Created attachment 35128 [details] triggering file I started experimenting with randomly corrupting files based on feedback from Luis Filipe Nassif [1]. The attached file triggers this: java.lang.OutOfMemoryError: Java heap space at org.apache.poi.hpsf.Vector.read(Vector.java:43) at org.apache.poi.hpsf.TypedPropertyValue.readValue(TypedPropertyValue.java:219) at org.apache.poi.hpsf.VariantSupport.read(VariantSupport.java:174) at org.apache.poi.hpsf.Property.<init>(Property.java:179) at org.apache.poi.hpsf.MutableProperty.<init>(MutableProperty.java:53) at org.apache.poi.hpsf.Section.<init>(Section.java:237) at org.apache.poi.hpsf.MutableSection.<init>(MutableSection.java:41) at org.apache.poi.hpsf.PropertySet.init(PropertySet.java:494) at org.apache.poi.hpsf.PropertySet.<init>(PropertySet.java:196) at org.apache.tika.parser.microsoft.SummaryExtractor.parseSummaryEntryIfExists(SummaryExtractor.java:83) at org.apache.tika.parser.microsoft.SummaryExtractor.parseSummaries(SummaryExtractor.java:74) at org.apache.tika.parser.microsoft.OfficeParser.parse(OfficeParser.java:155) at org.apache.tika.parser.microsoft.OfficeParser.parse(OfficeParser.java:131) [1] https://issues.apache.org/jira/browse/TIKA-2428?focusedCommentId=16086045&page=com.atlassian.jira.plugin.system.issuetabpanels:comment-tabpanel#comment-16086045
The actual Vector size that is causing an OOM in Tika is 1,358,954,497 on one triggering file.
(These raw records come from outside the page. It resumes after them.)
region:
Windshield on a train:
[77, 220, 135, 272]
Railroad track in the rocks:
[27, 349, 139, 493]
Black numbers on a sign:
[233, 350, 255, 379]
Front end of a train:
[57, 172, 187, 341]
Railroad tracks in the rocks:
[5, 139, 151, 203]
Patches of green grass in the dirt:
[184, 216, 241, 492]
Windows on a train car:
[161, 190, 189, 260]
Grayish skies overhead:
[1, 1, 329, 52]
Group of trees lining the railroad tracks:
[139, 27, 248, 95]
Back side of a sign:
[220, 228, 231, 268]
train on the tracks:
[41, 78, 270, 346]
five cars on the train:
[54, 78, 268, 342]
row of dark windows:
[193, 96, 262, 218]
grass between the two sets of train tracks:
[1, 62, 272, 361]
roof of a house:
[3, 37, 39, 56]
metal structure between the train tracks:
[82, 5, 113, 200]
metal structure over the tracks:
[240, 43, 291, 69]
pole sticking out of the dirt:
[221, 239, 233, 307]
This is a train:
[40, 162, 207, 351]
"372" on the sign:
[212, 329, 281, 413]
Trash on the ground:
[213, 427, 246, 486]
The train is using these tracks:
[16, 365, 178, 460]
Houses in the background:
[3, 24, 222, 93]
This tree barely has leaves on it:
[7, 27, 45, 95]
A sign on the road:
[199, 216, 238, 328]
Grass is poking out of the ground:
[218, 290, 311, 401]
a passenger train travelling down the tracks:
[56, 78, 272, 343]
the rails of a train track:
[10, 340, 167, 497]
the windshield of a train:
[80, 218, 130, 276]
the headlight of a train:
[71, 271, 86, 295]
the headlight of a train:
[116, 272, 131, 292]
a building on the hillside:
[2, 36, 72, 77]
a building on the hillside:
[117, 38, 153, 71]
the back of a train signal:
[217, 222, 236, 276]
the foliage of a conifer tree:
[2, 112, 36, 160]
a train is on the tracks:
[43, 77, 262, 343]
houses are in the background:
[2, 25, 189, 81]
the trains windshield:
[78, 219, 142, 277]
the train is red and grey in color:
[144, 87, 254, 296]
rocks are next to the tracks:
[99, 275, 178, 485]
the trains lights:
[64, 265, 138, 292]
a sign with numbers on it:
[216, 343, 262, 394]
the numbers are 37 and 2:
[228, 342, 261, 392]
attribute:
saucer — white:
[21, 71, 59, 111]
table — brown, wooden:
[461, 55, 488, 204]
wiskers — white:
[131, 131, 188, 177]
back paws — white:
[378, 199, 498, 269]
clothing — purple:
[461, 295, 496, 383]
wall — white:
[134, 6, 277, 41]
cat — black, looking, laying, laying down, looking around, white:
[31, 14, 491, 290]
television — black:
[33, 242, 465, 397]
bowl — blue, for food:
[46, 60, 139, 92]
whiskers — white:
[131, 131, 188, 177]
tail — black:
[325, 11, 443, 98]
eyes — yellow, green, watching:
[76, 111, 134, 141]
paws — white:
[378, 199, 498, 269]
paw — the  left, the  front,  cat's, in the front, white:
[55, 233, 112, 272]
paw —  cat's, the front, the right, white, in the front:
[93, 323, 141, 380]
We could arbitrarily set a max_value << Integer.MAX_VALUE, or we could use a list and then convert that to an array. If we do the latter, and there is a corrupt size value, the LittleEndianInputStream will throw an exception when asked to read beyond what is available in the stream. I somewhat prefer the second option. Commit on way... Happy to go with the first or open to other options...
r1802879 I didn't add a test file because I didn't think the test was worth 65kb. I can look for a shorter triggering file if necessary.